The problem
Lines below starting with the line with "var ieskatīties telpās…" and going on through the line with "Читать полностью" must be output exactly; the rest of the records must be left out.

= Beginning of Section =

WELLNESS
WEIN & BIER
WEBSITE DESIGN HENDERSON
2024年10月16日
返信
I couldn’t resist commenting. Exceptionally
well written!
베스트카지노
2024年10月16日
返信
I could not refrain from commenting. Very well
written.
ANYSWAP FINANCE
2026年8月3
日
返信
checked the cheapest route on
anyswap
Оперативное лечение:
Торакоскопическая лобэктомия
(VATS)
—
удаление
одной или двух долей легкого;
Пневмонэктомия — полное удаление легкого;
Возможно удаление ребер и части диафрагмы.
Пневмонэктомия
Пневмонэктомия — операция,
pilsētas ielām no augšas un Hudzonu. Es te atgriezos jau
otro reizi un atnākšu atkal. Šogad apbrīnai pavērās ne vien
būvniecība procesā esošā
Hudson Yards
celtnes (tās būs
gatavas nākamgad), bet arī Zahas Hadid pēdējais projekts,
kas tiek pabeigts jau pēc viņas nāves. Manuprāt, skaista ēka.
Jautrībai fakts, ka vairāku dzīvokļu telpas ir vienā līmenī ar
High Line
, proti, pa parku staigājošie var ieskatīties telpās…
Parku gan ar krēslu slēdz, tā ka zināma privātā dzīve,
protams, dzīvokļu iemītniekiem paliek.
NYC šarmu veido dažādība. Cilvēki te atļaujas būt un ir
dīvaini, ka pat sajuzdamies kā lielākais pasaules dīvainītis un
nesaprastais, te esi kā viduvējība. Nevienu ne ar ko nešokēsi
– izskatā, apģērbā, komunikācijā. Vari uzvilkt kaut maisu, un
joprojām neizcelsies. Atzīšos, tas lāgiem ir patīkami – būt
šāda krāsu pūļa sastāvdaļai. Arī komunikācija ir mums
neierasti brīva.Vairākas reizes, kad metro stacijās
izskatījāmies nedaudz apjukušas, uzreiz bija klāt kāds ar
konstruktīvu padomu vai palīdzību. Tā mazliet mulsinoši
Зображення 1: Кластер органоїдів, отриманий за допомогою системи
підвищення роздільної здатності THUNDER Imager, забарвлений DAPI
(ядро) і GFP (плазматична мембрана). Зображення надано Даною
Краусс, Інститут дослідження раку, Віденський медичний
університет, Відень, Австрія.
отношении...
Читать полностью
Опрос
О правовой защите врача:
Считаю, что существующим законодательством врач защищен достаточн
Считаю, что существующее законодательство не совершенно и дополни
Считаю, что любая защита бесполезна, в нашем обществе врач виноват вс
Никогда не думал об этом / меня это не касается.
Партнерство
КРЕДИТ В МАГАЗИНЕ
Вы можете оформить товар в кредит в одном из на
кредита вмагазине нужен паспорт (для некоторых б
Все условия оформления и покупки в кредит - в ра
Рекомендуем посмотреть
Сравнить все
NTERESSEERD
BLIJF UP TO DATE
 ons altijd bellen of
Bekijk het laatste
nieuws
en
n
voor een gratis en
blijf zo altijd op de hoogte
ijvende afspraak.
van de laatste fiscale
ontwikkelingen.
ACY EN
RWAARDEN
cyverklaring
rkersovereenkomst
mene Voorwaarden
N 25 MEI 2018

= End of Section =

Result below
, proti, pa parku staigājošie var ieskatīties telpās…
Parku gan ar krēslu slēdz, tā ka zināma privātā dzīve,
protams, dzīvokļu iemītniekiem paliek.
NYC šarmu veido dažādība. Cilvēki te atļaujas būt un ir
dīvaini, ka pat sajuzdamies kā lielākais pasaules dīvainītis un
nesaprastais, te esi kā viduvējība. Nevienu ne ar ko nešokēsi
– izskatā, apģērbā, komunikācijā. Vari uzvilkt kaut maisu, un
joprojām neizcelsies. Atzīšos, tas lāgiem ir patīkami – būt
šāda krāsu pūļa sastāvdaļai. Arī komunikācija ir mums
neierasti brīva.Vairākas reizes, kad metro stacijās
izskatījāmies nedaudz apjukušas, uzreiz bija klāt kāds ar
konstruktīvu padomu vai palīdzību. Tā mazliet mulsinoši
Зображення 1: Кластер органоїдів, отриманий за допомогою системи
підвищення роздільної здатності THUNDER Imager, забарвлений DAPI
(ядро) і GFP (плазматична мембрана). Зображення надано Даною
Краусс, Інститут дослідження раку, Віденський медичний
університет, Відень, Австрія.
отношении...
Читать полностью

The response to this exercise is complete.